Coaches model and support educators to design learning experiences and environments to meet the needs and interests of all students.
I never thought of myself as a Learning Designer. I think a lot of it has to do with the fact that I don’t have formal teaching experience. I have a lot of informal experience or maybe a better word is non-traditional. I have “volun-told” as a teaching assistant for my mom in her K-12 courses and been an assistant in other similar volunteer experiences, but those moments didn’t allow me to develop skills as a learning designer.
I do however, have experience developing multiple onboarding sessions for student employees and held a variety of professional development sessions to help staff or faculty learn new technologies.
The DEL program allowed me to explore this skill and connect more of my experiences together with the concept of what a learning designer is. Below you will find evidence, spread across four different subsections (indicators) of how I believe I am a Learning Designer where I work, even though I still don’t think of myself in this way.
Collaborate with educators to develop authentic, active learning experiences that foster student agency, deepen content mastery and allow students to demonstrate their competency.
When I worked in ETM, I had the opportunity to work with faculty for five and half years, on various aspects of their courses. Sometimes it was fixing something, sometimes it was course planning, or program development. In each of those interactions, while I could just fix the issue and move on, I also thought it was a good opportunity to learn more about their courses and reasons behind why something is setup the way it is.

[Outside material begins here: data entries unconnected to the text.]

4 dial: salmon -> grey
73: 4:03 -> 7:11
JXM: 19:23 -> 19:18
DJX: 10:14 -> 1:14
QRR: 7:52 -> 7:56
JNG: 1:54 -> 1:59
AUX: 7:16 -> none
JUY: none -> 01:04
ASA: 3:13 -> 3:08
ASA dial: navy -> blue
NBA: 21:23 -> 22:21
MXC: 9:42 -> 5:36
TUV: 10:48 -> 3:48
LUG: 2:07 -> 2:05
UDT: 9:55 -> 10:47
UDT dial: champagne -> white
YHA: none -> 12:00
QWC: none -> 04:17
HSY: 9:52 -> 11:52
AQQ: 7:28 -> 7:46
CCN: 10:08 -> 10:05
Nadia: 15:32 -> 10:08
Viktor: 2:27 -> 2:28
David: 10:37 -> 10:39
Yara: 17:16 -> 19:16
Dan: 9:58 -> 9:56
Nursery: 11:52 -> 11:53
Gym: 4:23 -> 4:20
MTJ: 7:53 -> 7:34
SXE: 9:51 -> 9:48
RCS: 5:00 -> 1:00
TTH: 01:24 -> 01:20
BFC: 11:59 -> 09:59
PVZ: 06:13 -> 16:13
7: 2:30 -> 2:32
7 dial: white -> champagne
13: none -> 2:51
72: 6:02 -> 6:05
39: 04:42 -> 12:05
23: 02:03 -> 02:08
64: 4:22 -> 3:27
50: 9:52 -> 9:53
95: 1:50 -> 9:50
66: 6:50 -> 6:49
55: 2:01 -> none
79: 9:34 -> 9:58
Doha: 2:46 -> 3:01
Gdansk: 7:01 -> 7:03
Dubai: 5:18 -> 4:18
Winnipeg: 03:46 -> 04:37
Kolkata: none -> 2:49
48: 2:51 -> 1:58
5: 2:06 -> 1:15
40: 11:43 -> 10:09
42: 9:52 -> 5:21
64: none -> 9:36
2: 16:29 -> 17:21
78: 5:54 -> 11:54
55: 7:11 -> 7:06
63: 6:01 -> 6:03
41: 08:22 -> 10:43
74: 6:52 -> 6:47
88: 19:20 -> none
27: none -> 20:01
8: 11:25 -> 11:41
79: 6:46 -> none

These conversations allowed me to then ask follow up questions to help both them and myself think about their courses in new and different ways; which led to some faculty to make adjustments to their courses in order to make them more authentic activities while providing agency.
In the DEL program I explored this more when I talked about how we could foster more creativity in portfolios, encourage more participation in hackathons, and make an asynchronous course more “active.”
At work I also put together some resources to help faculty further develop their courses, based on lessons we had learned in the pandemic. This lead to the creation of an Online Course Checklist, Strategies to Humanize Online Courses, a Course Map Planning Template, and an Online Course Beset Practices slideshow on the ETM website.